--- Problem to work on ---
Write out the entries verbatim and leave the images out of the copy.

--- Page images and extracted text ---
*** Begin section ***
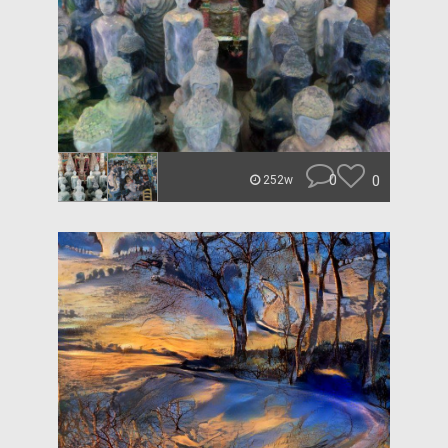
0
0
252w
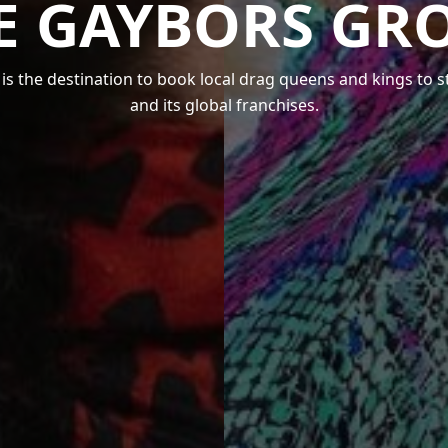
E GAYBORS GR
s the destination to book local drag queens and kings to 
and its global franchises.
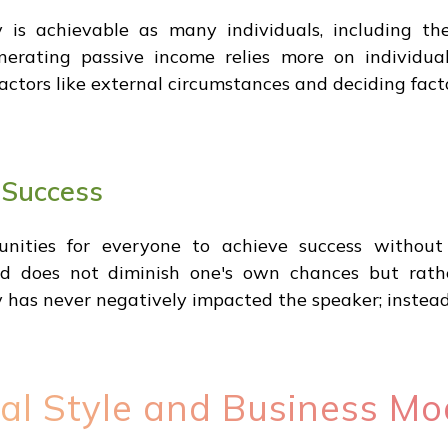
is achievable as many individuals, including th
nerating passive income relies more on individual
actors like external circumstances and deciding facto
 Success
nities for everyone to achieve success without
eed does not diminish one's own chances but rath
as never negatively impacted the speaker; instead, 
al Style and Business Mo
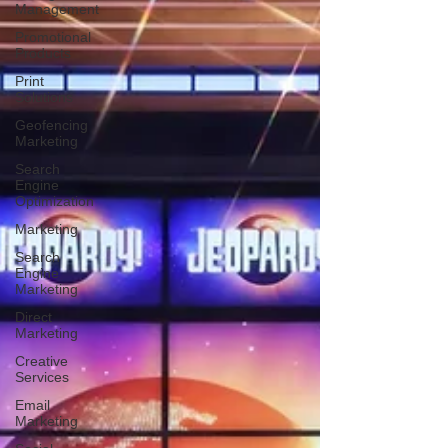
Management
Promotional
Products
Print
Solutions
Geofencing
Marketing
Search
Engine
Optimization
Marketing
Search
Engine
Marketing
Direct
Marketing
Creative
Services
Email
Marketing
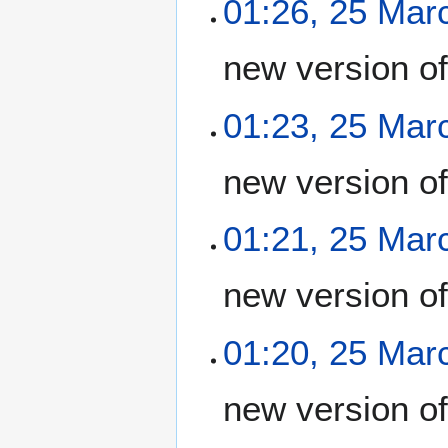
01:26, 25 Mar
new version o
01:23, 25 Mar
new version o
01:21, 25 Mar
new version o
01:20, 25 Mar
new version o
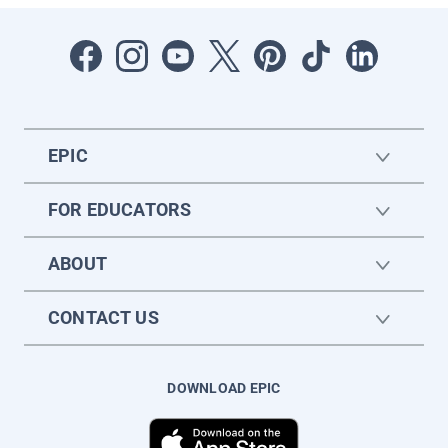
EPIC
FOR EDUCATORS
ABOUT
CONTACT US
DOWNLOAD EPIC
*** End section ***
--- Completed exercise ---
0
0
252w
E GAYBORS GR
s the destination to book local drag queens and kings to 
and its global franchises.
is achievable as many individuals, including th
nerating passive income relies more on individual
actors like external circumstances and deciding facto
 Success
nities for everyone to achieve success without
eed does not diminish one's own chances but rath
as never negatively impacted the speaker; instead, 
al Style and Business Mo
Management
Promotional
Products
Print
Solutions
Geofencing
Marketing
Search
Engine
Optimization
Marketing
Search
Engine
Marketing
Direct
Marketing
Creative
Services
Email
Marketing
01:26, 25 Mar
new version o
01:23, 25 Mar
new version o
01:21, 25 Mar
new version o
01:20, 25 Mar
new version o
EPIC
FOR EDUCATORS
ABOUT
CONTACT US
DOWNLOAD EPIC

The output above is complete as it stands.